+++ Provided records +++

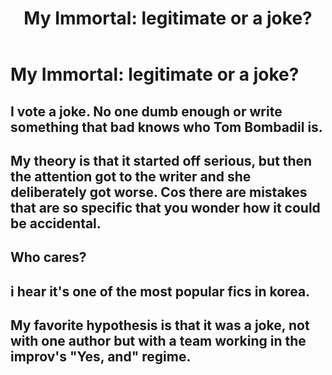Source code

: #+TITLE: My Immortal: legitimate or a joke?

* My Immortal: legitimate or a joke?
:PROPERTIES:
:Score: 4
:DateUnix: 1472611138.0
:DateShort: 2016-Aug-31
:FlairText: Discussion
:END:

** I vote a joke. No one dumb enough or write something that bad knows who Tom Bombadil is.
:PROPERTIES:
:Score: 8
:DateUnix: 1472611175.0
:DateShort: 2016-Aug-31
:END:


** My theory is that it started off serious, but then the attention got to the writer and she deliberately got worse. Cos there are mistakes that are so specific that you wonder how it could be accidental.
:PROPERTIES:
:Author: Englishhedgehog13
:Score: 3
:DateUnix: 1472613039.0
:DateShort: 2016-Aug-31
:END:


** Who cares?
:PROPERTIES:
:Author: yarglethatblargle
:Score: 2
:DateUnix: 1472611505.0
:DateShort: 2016-Aug-31
:END:


** i hear it's one of the most popular fics in korea.
:PROPERTIES:
:Author: tomintheconer
:Score: 2
:DateUnix: 1472631101.0
:DateShort: 2016-Aug-31
:END:


** My favorite hypothesis is that it was a joke, not with one author but with a team working in the improv's "Yes, and" regime.
:PROPERTIES:
:Author: turbinicarpus
:Score: 1
:DateUnix: 1472641286.0
:DateShort: 2016-Aug-31
:END:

+++

Your objective: Leave out the pictures and copy everything else in the records word for word.

Answer to the exercise:
Source code

: #+TITLE: My Immortal: legitimate or a joke?

* My Immortal: legitimate or a joke?
:PROPERTIES:
:Score: 4
:DateUnix: 1472611138.0
:DateShort: 2016-Aug-31
:FlairText: Discussion
:END:

** I vote a joke. No one dumb enough or write something that bad knows who Tom Bombadil is.
:PROPERTIES:
:Score: 8
:DateUnix: 1472611175.0
:DateShort: 2016-Aug-31
:END:


** My theory is that it started off serious, but then the attention got to the writer and she deliberately got worse. Cos there are mistakes that are so specific that you wonder how it could be accidental.
:PROPERTIES:
:Author: Englishhedgehog13
:Score: 3
:DateUnix: 1472613039.0
:DateShort: 2016-Aug-31
:END:


** Who cares?
:PROPERTIES:
:Author: yarglethatblargle
:Score: 2
:DateUnix: 1472611505.0
:DateShort: 2016-Aug-31
:END:


** i hear it's one of the most popular fics in korea.
:PROPERTIES:
:Author: tomintheconer
:Score: 2
:DateUnix: 1472631101.0
:DateShort: 2016-Aug-31
:END:


** My favorite hypothesis is that it was a joke, not with one author but with a team working in the improv's "Yes, and" regime.
:PROPERTIES:
:Author: turbinicarpus
:Score: 1
:DateUnix: 1472641286.0
:DateShort: 2016-Aug-31
:END:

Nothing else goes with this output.